In my last post, I was tinkering with building a simple test harness and talked through how I might improve on that. My first real iteration on that was actually starting from scratch, and approaching it from a different angle.
What I’m aiming for in the next set of iterations is being able to feed inputs to a pipeline and “watch it work”. So….I just need a pipeline….and this is where today’s excitement begins.
Github and Actions
I have some familiarity with Azure DevOps, with some loose knowledge of how it works and integrates with Azure. But I don’t really have my own ADO play space. What I do have, however, is my own Github account with my own Azure tenant and MSDN-based subscription. Since the world seems to be leaning more towards Github, that’s where I intend to play.
About a week ago, I looked into this and actually got myself a bit overwhelmed. So, I set it down for a few days and recently revisited it. I decided I’d simply start at square one and look to build a Github Action which “creates a resource group”. That’s the baby step – once I could get that far, I could expand on that to build out the rest of my test harness. What follows was the result of about an hour or so of focused time to really figure this out for myself.
Git’ing A to talk to B
The first step was really looking into what it takes to allow code in my Github repo to be authorized in my Azure subscription, and for that I started here at Microsoft’s docs around options.

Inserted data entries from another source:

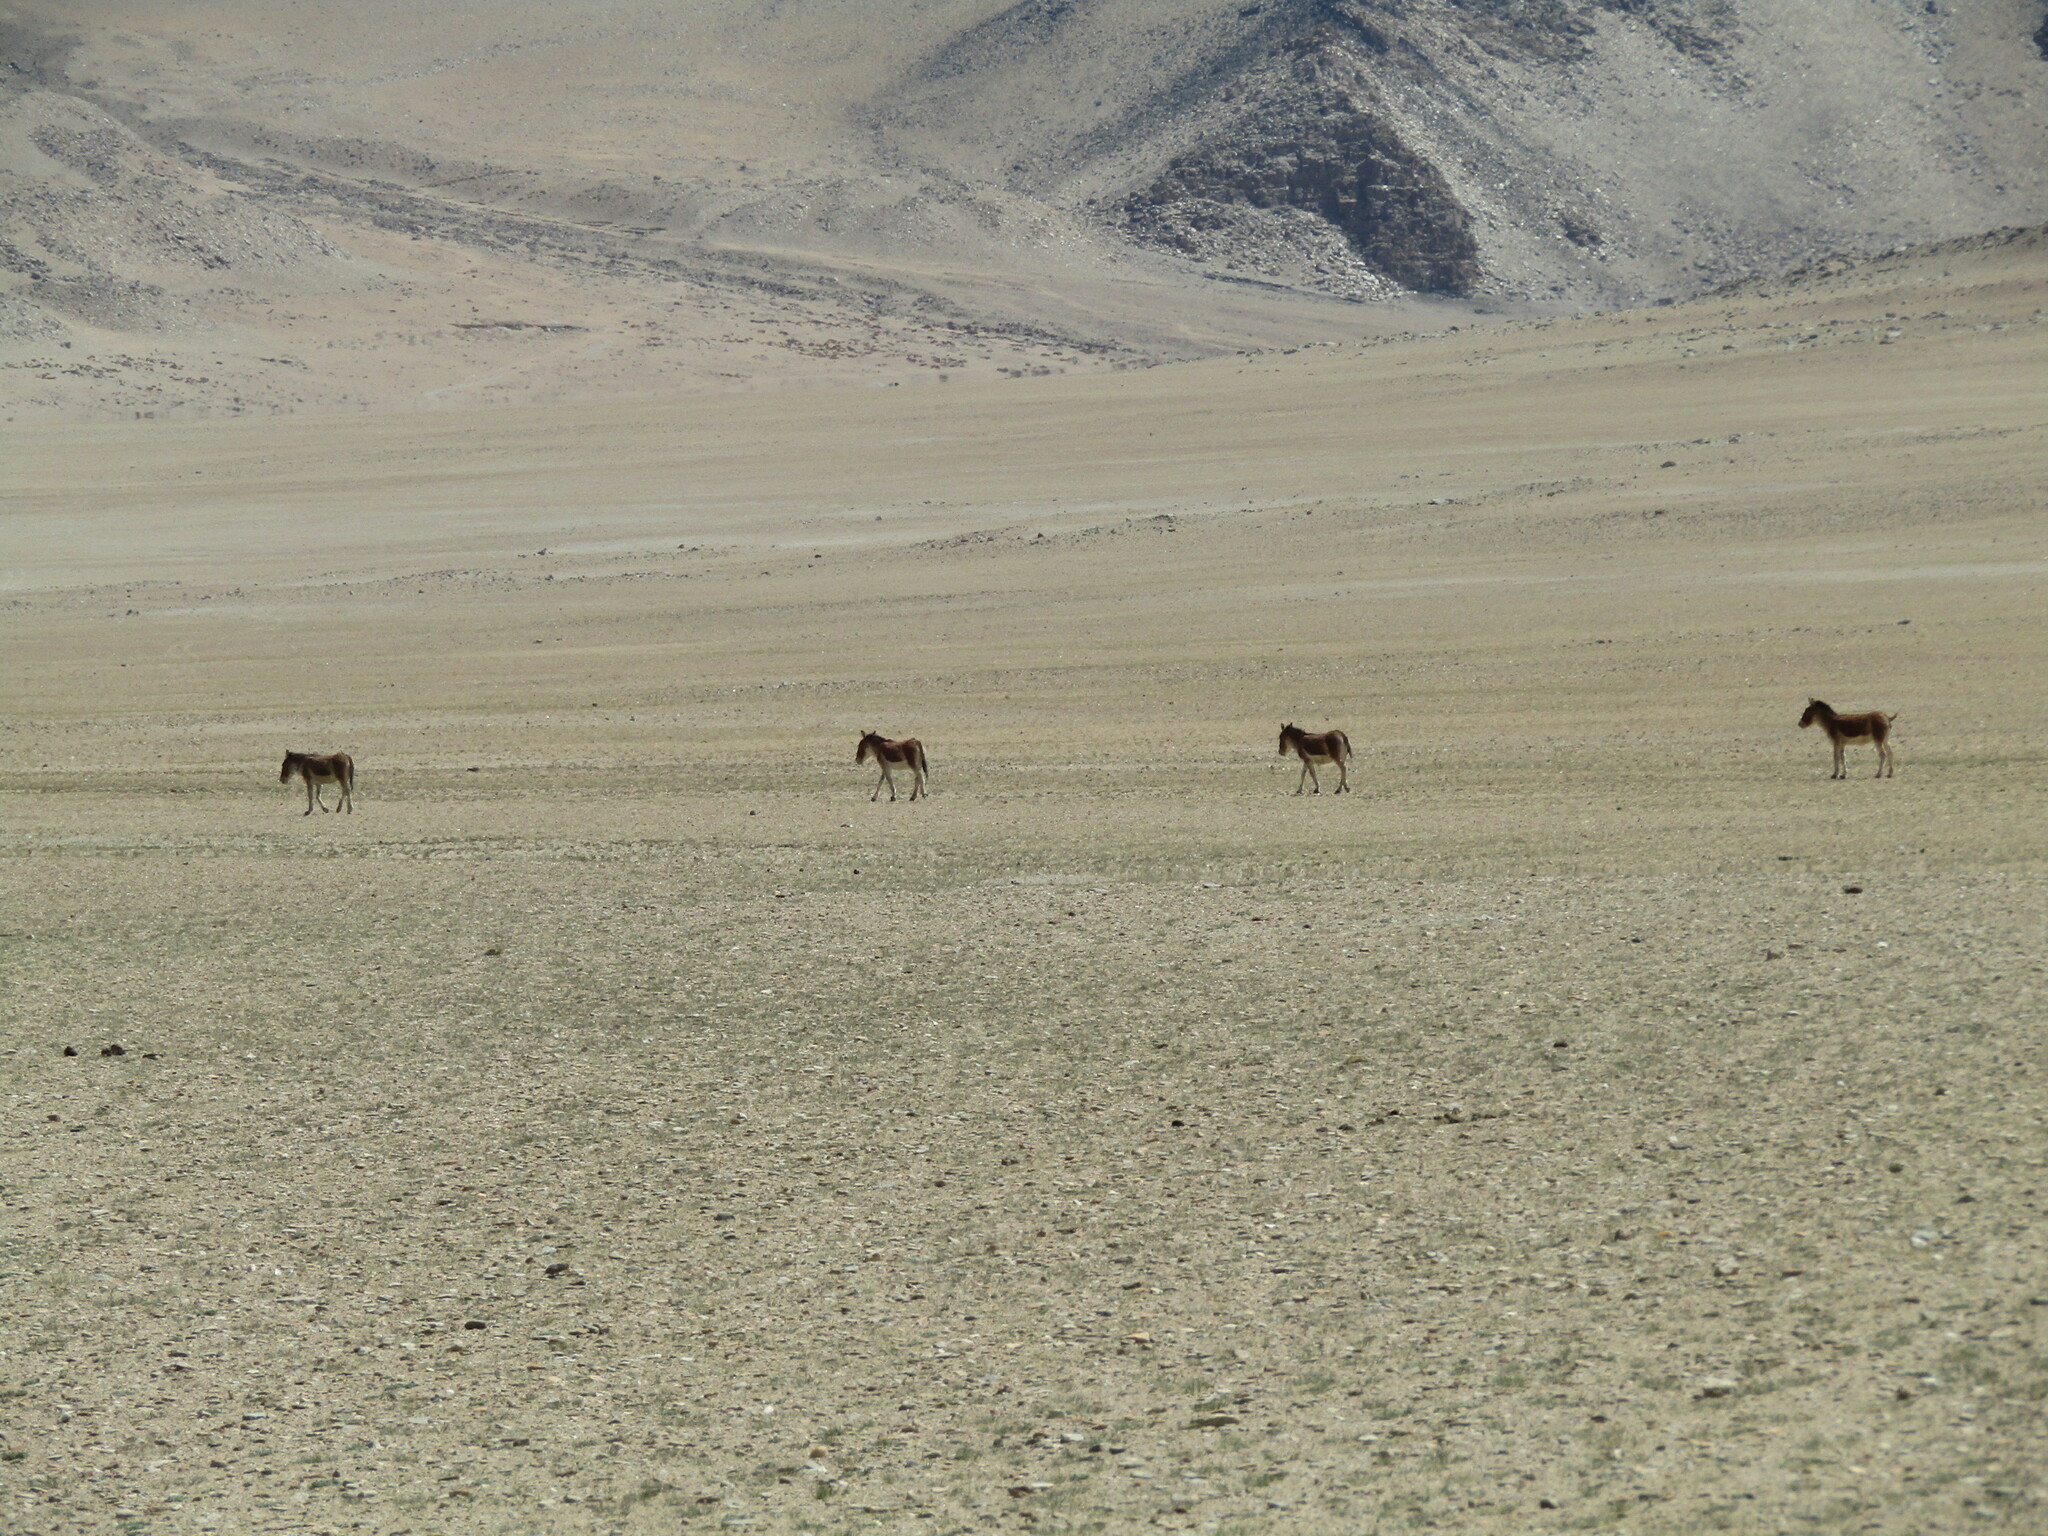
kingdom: Animalia
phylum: Chordata
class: Mammalia
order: Perissodactyla
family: Equidae
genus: Equus
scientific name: Equus kiang
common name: Kiang
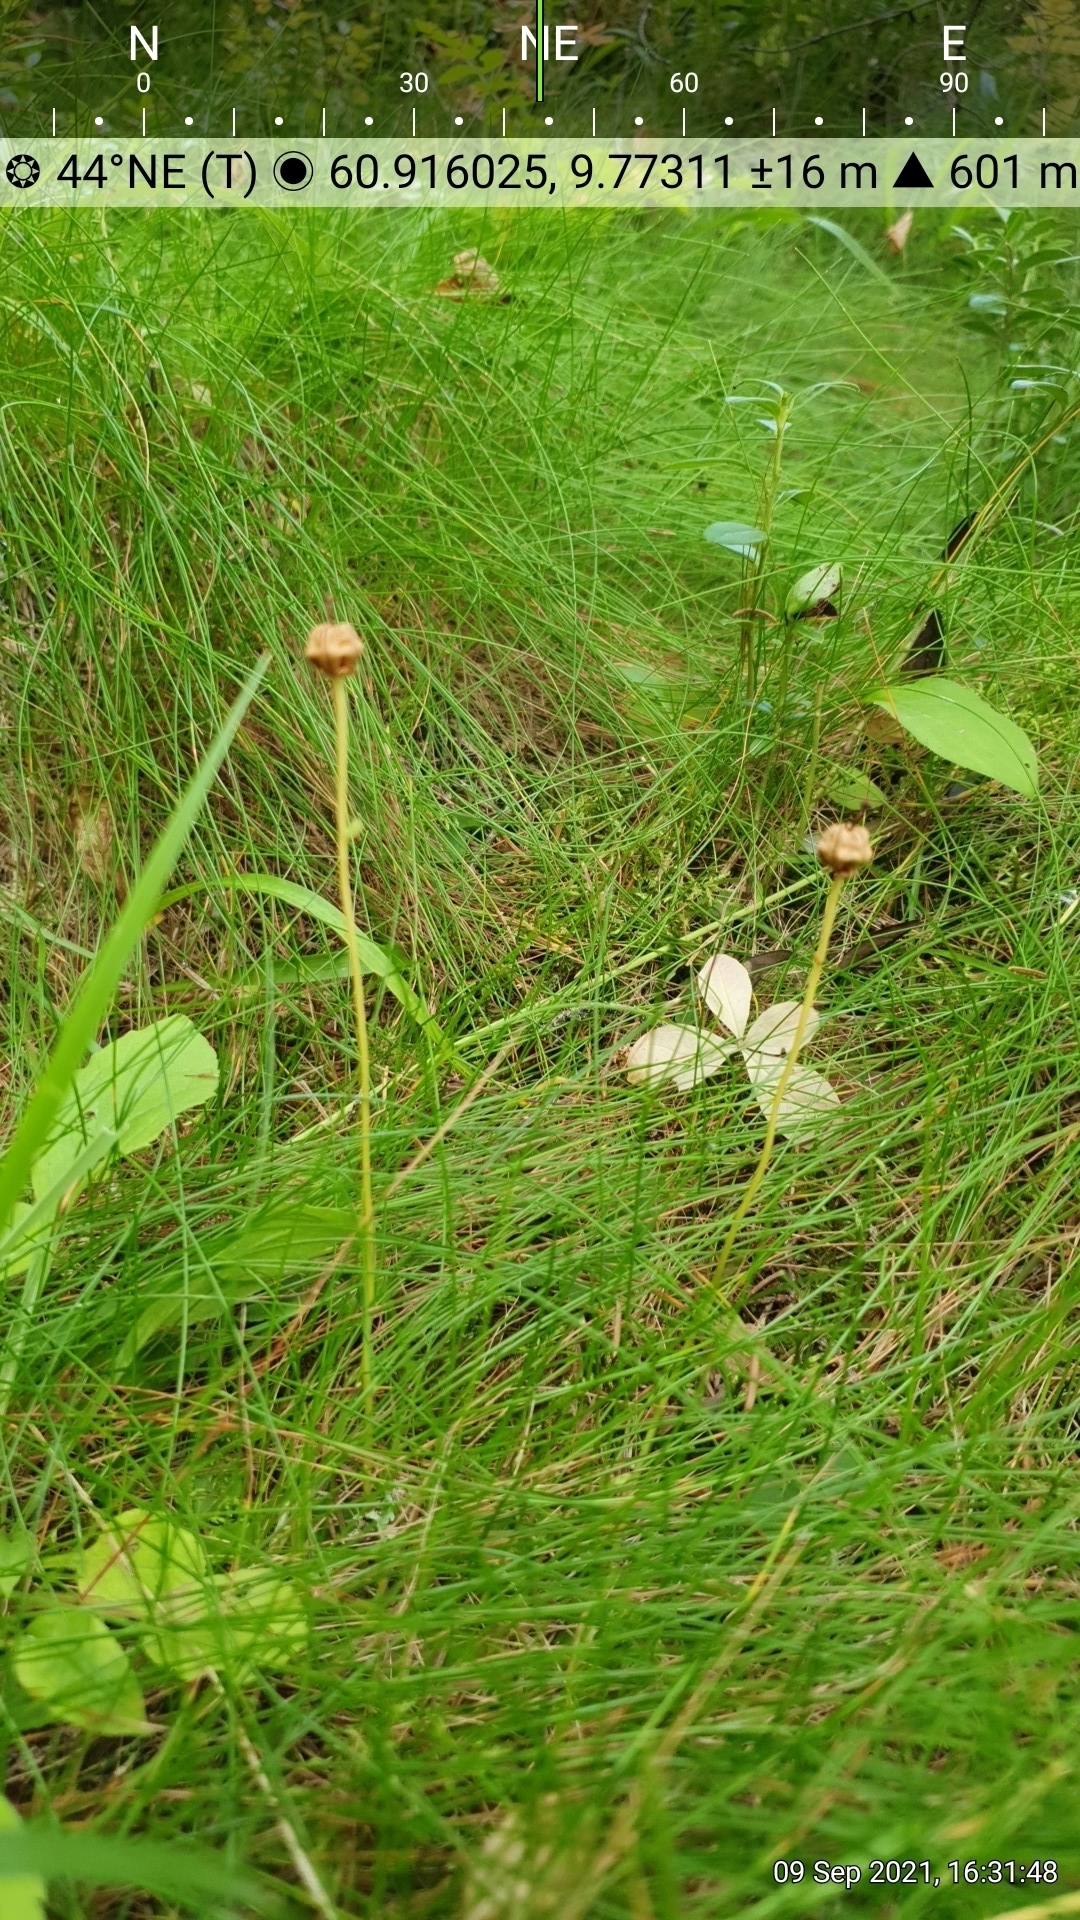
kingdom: Plantae
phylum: Tracheophyta
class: Magnoliopsida
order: Ericales
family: Ericaceae
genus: Moneses
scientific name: Moneses uniflora
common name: One-flowered wintergreen
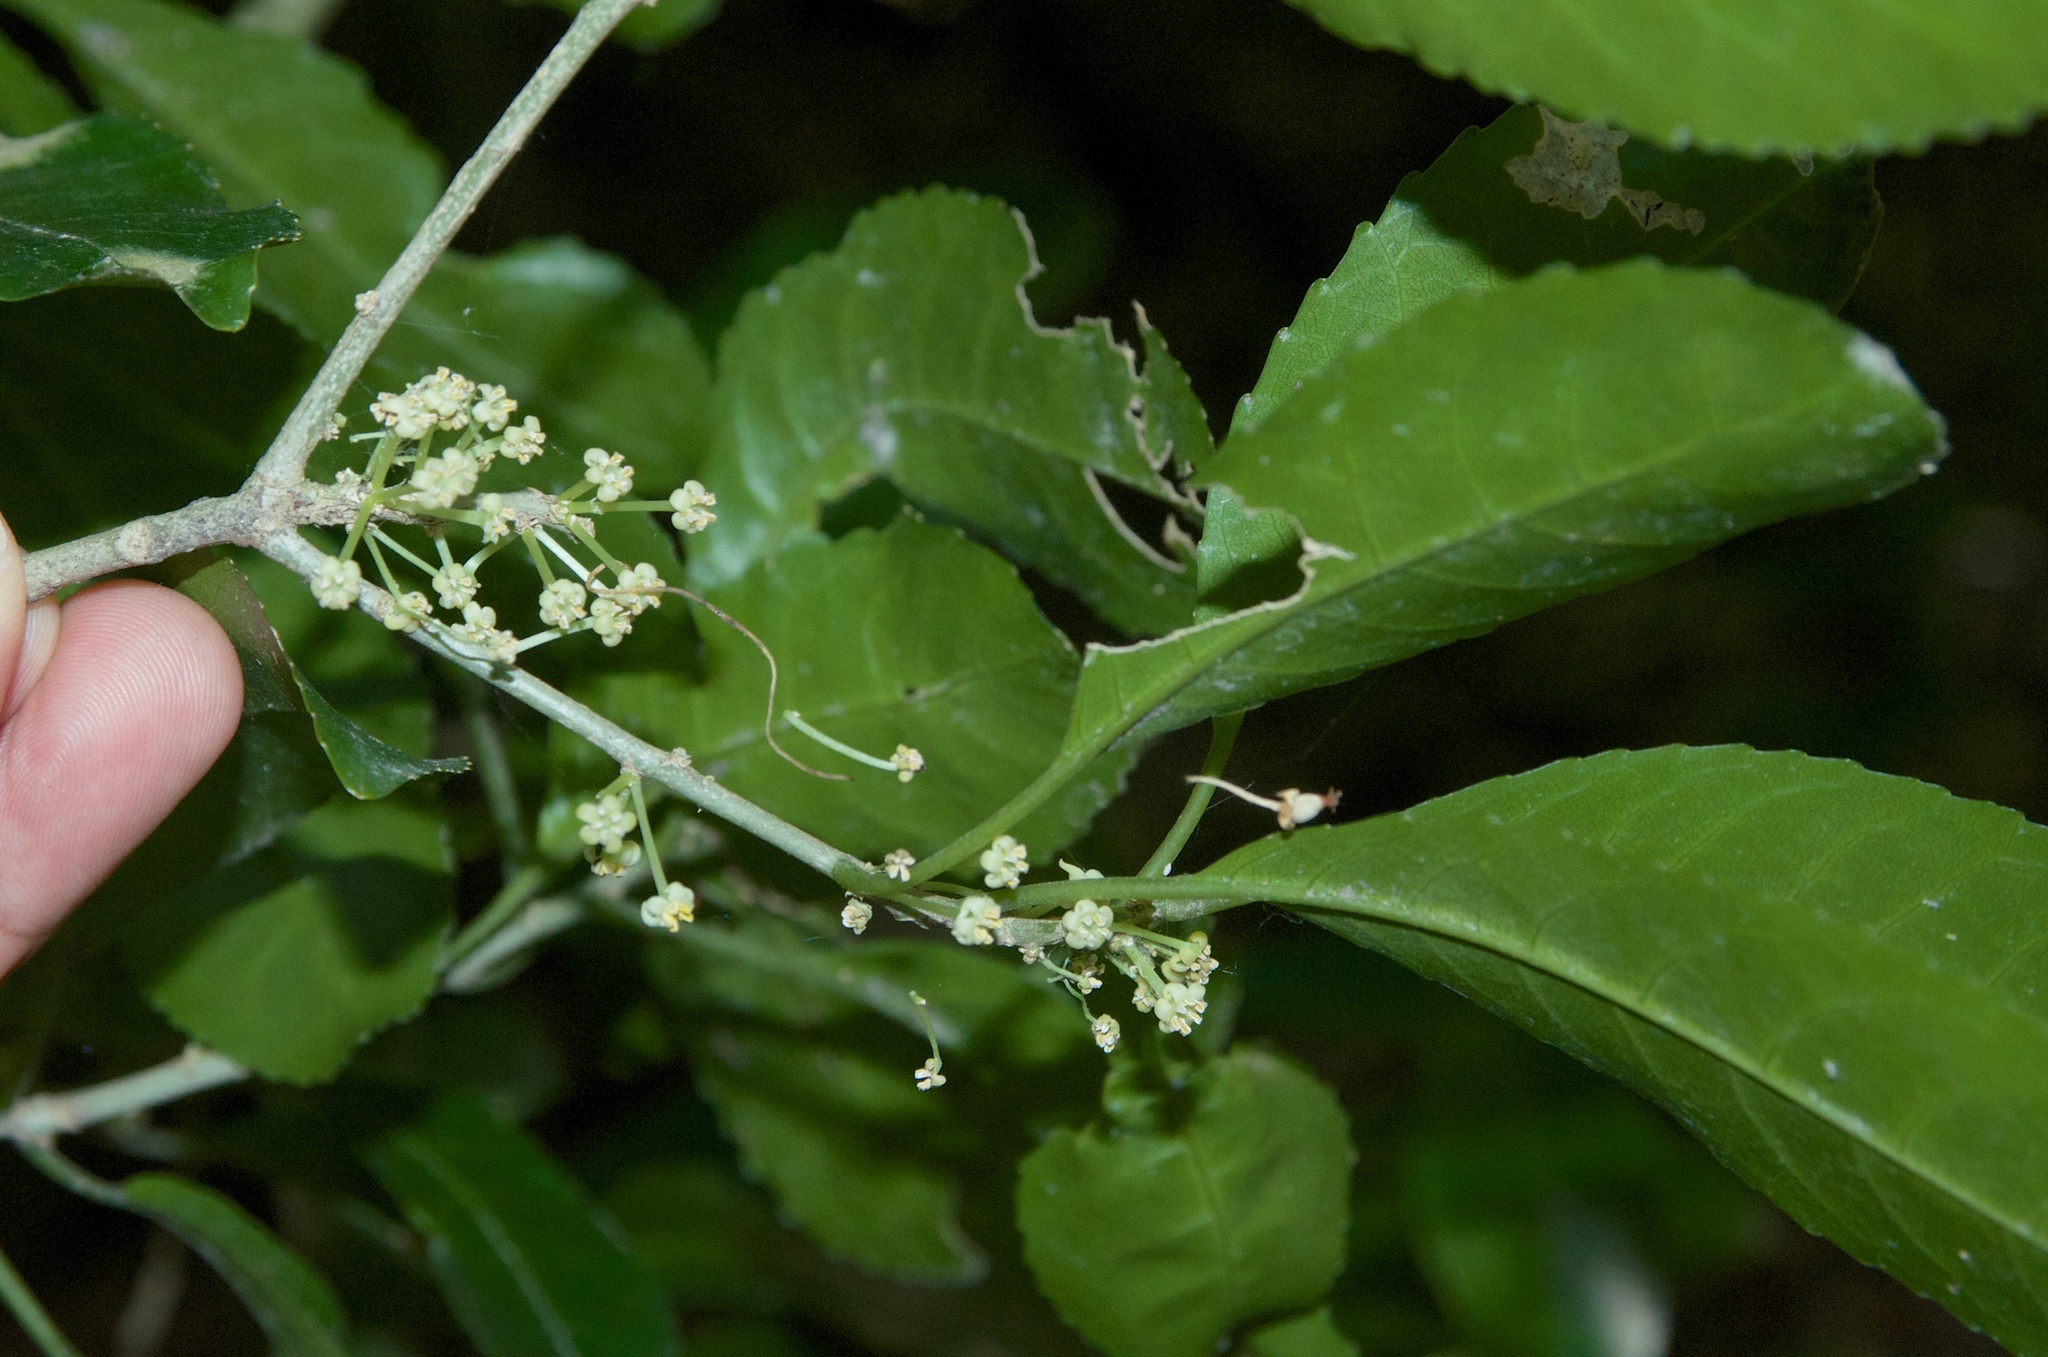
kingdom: Plantae
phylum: Tracheophyta
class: Magnoliopsida
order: Malpighiales
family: Violaceae
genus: Melicytus
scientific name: Melicytus ramiflorus
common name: Mahoe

Before reading this, I thought service principals might be involved – they are, but not recommended. I’d rather not go the route of something which isn’t recommended. I’m also not planning to build an Azure VM to act as a runner (which I assume is a VM to “run code”). So that leaves OpenID Connect. Again, Microsoft’s documentation is pretty thorough on this, so I slowly followed along.
First thing that’s required is a managed identity – pretty easy thing to do.
From there, we’ll need some of the information out of the overview page (namely, the client ID and, because it’s conveniently located here, the subscription ID). We’ll also want the tenant ID, which can be found from the Entra pane.
Next, we need to give the managed identity access into the subscription. I’ve admittedly given mine a lot of access by adding Contributor rights to the entire subscription, but I’m only testing at this point.
The next things I need to do is establish federated credentials.
This seemed like it was going to be easy – only three options in the drop down, and Github Actions was one of them.
At first, this page was a bit intimidating, and in fact I came back here and had to adjust a couple of values here. But as far as I’m concerned, this is really where the glue gets laid down between Azure and Github. Ultimately, the values I went with look like this:
- Organization – This is merely the name of my GitHub user / “site”. I do not have an organization at this point, it’s a personal account.
- Repository – Simply the name of the github repo allowed to use this connection
- Entity – This was a setting I needed to change. I first went with environment, thinking I could build out a “dev” environment and base all the pipeline/code on that. Turns out, it requires the paid version of Github to use environments. So I instead went with targeting a branch.
- Branch – I just went with the main branch, since my repo is pretty straight forward.
- Credential details / Name – this is simply a unique name given in Azure to the credential and connection.
The final step to linking the two from an authentication / authorization standpoint is creating some secrets on the Github side with those client / subscription / tenant ID’s. This was probably the easiest step:
Failing to Succeed
Now that I seemingly had the two environments connected, it was time to test. I couldn’t just jump right into hucking my test harness code at it and hoping it would work, so instead I started small. I actually used an example snippet of code which again came from Microsoft’s documentation.
Failed mightily. Three times, in fact.
I had a couple of issues with the code, but the biggest came down to how it was being tested. I made the following change to the yaml file:
And test #4 was a success:
Of course, the code was neither exciting nor glamorous. All it was doing, from the sample on Microsoft’s docs, was issuing the Get-AzContext command, both in PowerShell and the similar command using the Az CLI. But…I’d proven connectivity between my Github yaml file and my Azure subscription.
Walking to Light Jog
With click-ops, we crawled. After my last post, I cleaned up my scripts a bit to where a single PowerShell script would build the environment and perform the tests. That’s walking. Now, I’m moving towards a light jog.
By simply changing some of the code, I have it building a resource group through a pipeline.
Again – this isn’t glamorous. This is not earth shattering. But it’s one small step towards doing something smarter; executing a pipeline to perform tasks without me having to run scripts and such locally.
Where I go from here is likely one of two directions, depending on what I want to learn and how I want this to run. In either case though, I need to figure out how to feed variables into the process (for instance, build a resource group using a name passed into the pipeline somehow). For my test harness, which currently exists as a single script – do I want to have my pipeline simply “run” that script? If so, I need to learn how to get the script to one of the runner machines and execute it. Or do I want to rewrite the entire script I’d previously written into multiple steps / tasks within this pipeline? I’m honestly not sure yet….but that’s the fun of tinkering, and there’s always #NightShift.